» TASK STATEMENT:
Images must not appear in your copy; reproduce every other part of the records exactly.

[Difference listings]
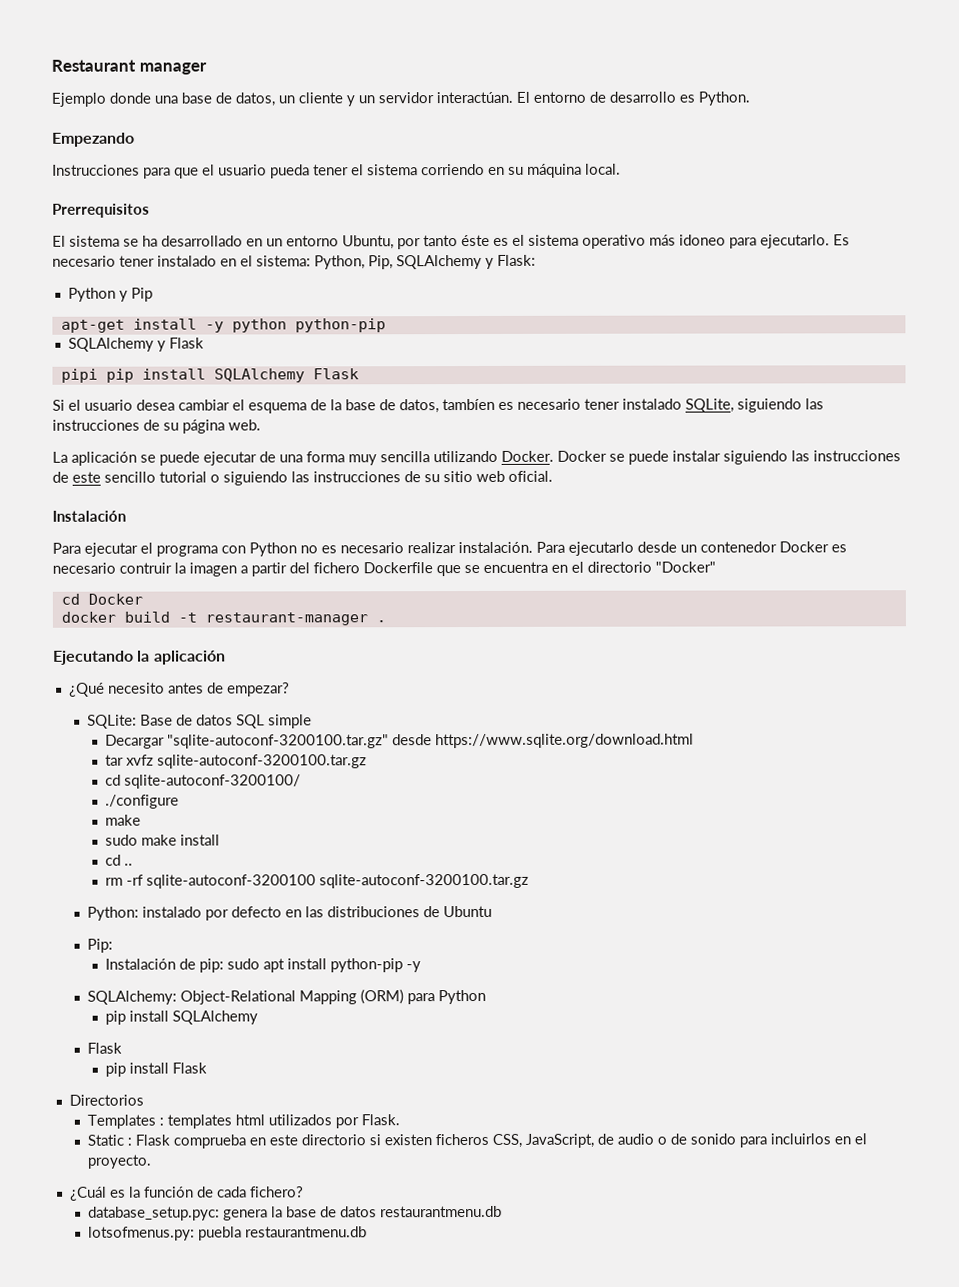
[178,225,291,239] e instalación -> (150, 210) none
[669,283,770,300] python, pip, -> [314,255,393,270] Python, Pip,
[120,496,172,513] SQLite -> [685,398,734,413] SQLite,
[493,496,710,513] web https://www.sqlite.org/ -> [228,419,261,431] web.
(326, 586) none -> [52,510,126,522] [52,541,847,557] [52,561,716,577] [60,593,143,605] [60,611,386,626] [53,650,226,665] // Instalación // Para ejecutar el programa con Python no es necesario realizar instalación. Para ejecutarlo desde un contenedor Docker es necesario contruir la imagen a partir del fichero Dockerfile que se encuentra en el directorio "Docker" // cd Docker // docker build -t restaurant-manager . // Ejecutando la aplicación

» YOUR SOLUTION:
[178,225,291,239] e instalación -> (150, 210) none
[669,283,770,300] python, pip, -> [314,255,393,270] Python, Pip,
[120,496,172,513] SQLite -> [685,398,734,413] SQLite,
[493,496,710,513] web https://www.sqlite.org/ -> [228,419,261,431] web.
(326, 586) none -> [52,510,126,522] [52,541,847,557] [52,561,716,577] [60,593,143,605] [60,611,386,626] [53,650,226,665] // Instalación // Para ejecutar el programa con Python no es necesario realizar instalación. Para ejecutarlo desde un contenedor Docker es necesario contruir la imagen a partir del fichero Dockerfile que se encuentra en el directorio "Docker" // cd Docker // docker build -t restaurant-manager . // Ejecutando la aplicación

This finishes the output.